If I compare my riding to where I was last year at this time, I'm down about 1,000 miles. But it has been worth it. Kenya was eye-opening and the trip gave me yet another chance to consider what might be done to help others who, I am sure, would be glad to be able to have recreational riding time to give up.

Still, I am home, the weather is good and my bike clearly needs to get back on the road. What could I do, but take it out? So, I set out on a ride where I'll try to recover from the time off and the long trip. And I thought maybe you'd like to come along; you know, so you could work out some of the kinks yourself. So, let's get going:

After getting the tire pressures to the 100 psi mark, mounting the computers and loading the water bottles we are ready for an afternoon trip down the Mississippi River road to Stoddard.

It is an easy three miles through town to the highway and we are soon heading due south along the river. The road is fairly busy but the shoulder is wide and the wind, for the moment, is at our backs.

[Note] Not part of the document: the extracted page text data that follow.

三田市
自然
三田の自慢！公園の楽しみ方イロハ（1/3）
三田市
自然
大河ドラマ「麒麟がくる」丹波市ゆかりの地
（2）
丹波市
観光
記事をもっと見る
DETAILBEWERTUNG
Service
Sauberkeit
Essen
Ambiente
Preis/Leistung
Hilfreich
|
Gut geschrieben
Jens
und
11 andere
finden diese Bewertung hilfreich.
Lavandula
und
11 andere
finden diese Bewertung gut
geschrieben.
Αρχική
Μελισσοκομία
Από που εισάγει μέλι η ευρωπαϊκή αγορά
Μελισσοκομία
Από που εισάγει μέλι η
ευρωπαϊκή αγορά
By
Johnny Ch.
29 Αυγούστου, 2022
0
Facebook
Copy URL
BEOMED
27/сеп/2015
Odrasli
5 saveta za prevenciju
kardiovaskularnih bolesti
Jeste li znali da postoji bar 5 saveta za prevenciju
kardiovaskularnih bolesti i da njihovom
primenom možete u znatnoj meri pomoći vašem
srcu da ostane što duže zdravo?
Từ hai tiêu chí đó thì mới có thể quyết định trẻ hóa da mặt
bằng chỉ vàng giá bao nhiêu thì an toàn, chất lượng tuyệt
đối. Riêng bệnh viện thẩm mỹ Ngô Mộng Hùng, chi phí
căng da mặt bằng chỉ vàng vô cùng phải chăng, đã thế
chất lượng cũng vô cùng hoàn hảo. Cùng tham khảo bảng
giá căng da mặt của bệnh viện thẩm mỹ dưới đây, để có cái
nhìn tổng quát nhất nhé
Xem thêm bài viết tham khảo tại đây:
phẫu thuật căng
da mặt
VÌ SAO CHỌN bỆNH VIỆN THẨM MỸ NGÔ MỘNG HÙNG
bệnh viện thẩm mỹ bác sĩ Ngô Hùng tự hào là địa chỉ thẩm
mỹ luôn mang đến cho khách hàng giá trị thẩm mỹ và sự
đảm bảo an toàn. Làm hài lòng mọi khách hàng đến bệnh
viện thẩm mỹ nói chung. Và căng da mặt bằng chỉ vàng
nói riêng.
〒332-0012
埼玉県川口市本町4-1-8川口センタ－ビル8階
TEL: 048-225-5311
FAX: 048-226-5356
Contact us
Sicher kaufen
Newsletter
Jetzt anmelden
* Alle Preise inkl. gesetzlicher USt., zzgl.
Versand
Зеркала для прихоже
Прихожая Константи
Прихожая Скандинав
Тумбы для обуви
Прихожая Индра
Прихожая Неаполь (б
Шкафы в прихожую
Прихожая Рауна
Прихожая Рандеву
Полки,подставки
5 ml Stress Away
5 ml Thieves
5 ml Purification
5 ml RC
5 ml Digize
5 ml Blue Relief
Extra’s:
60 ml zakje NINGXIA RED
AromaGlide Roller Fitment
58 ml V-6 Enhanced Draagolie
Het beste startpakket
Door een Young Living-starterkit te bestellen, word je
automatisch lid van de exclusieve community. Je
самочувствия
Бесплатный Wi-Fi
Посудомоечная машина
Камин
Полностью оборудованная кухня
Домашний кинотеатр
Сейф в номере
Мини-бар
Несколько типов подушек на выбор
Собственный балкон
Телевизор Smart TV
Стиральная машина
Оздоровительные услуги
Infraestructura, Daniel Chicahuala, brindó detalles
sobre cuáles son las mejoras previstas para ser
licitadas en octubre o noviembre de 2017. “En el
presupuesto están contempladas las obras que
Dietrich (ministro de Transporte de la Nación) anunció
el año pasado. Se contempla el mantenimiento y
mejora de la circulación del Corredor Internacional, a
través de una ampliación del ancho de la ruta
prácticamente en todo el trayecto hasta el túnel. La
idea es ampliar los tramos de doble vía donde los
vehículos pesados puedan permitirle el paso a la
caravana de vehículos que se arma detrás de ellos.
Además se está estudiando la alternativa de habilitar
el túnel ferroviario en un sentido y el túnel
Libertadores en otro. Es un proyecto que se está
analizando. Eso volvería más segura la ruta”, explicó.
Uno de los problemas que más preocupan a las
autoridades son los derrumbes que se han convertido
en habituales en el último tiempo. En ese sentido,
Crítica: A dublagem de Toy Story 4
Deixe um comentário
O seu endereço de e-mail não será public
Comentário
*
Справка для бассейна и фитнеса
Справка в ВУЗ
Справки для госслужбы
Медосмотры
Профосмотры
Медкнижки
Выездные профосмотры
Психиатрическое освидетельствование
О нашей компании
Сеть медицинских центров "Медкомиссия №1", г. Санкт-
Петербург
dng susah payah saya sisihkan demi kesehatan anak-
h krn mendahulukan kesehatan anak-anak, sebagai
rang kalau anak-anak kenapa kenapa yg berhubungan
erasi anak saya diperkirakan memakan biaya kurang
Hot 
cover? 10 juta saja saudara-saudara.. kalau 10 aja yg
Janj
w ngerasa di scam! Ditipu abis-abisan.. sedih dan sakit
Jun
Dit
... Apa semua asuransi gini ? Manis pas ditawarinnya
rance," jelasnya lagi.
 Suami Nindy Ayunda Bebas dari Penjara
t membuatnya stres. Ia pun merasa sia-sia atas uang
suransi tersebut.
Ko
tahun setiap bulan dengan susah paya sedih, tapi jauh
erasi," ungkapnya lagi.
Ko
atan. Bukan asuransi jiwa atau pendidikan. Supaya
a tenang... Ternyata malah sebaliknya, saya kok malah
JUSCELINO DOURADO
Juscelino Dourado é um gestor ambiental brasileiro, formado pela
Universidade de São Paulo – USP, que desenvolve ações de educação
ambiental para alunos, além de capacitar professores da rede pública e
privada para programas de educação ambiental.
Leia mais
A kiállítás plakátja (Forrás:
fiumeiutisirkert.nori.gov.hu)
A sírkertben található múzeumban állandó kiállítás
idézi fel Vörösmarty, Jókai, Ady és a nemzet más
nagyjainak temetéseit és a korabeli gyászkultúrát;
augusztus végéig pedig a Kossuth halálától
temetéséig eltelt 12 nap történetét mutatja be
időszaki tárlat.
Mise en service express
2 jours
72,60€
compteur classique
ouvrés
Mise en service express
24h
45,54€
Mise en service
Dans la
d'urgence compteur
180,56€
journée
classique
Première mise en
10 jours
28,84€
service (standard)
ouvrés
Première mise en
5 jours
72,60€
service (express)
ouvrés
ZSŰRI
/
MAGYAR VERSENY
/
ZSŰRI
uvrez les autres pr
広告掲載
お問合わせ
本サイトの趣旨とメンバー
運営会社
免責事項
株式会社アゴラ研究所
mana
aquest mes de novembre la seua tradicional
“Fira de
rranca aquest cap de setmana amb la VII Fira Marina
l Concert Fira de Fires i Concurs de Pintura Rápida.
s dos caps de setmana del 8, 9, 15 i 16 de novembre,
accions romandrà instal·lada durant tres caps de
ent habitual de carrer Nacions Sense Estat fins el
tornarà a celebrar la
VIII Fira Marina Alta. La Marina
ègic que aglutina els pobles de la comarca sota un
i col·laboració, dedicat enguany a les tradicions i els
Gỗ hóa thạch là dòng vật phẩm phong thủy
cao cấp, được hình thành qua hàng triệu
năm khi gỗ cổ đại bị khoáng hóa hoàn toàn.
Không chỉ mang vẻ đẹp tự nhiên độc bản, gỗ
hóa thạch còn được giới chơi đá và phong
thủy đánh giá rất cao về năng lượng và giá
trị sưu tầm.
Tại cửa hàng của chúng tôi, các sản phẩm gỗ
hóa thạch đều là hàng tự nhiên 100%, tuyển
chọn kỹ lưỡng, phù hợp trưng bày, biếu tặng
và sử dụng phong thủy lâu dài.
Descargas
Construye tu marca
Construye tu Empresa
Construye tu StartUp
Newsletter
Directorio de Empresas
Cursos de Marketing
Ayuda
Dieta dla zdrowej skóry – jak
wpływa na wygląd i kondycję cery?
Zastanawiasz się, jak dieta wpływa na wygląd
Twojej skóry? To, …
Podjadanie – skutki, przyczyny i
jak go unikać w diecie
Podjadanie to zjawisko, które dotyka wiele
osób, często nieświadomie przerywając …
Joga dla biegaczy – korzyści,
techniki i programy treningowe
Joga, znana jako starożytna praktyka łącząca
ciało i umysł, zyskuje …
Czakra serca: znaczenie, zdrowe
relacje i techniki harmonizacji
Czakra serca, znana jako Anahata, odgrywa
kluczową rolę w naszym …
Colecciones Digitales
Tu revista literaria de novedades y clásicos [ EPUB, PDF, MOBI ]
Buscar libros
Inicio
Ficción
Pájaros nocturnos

The road swings over to parallel the river about six miles out. Dark green foliage and blue sky frame the view of the Father of Waters. There is less traffic and it seems as if the two weeks off have not taken too much of a toll. Or maybe it's the 15 mph tail wind. In any event, we roll along, enjoying the view.

After passing through the small town of Stoddard, we approach the climb up County O. Here is where we find part of the crowd that has come out to watch us. They do not seem too impressed, though, and it seems best if we just keep going.

Now comes the climb, not one of the hardest in the area. The road goes up through the trees, providing a chance now and then to look down on the farm below or, over our shoulders, back to the river. The road goes up, sweeps to the right then back to the left.



Eventually lifts us to the high point from which we can see Stoddard and the river to the west and a sweep of Amish farms on the other side; it is a good place to get off the bike and loosen up for the descent.

Turning around, I see my favorite sign. This is a good descent, although about half-way down the pair of bends in the road need to be negotiate carefully. There is usually gravel on the road at the first and the second is steeper with a tighter turn. A Tour de France rider would have no trouble here, of course. But not because they are better riders than I am. No, they get to ride on closed roads that have been swept of debris. For us who REALLY ride, there are no such perks.

Things are different on the ride back. The wind is still blowing, but not in a helpful way. And while the road is the same, the views are different when heading north.

We ALMOST retrace our route, but the end of the ride does mean we'll have to eat, so there is one stop to make before going home.

And there you have it, a short 27 mile ride with only one climb. Not epic in any sense of the word, but a nice re-introduction to riding after a couple of weeks and a short jaunt to Kenya.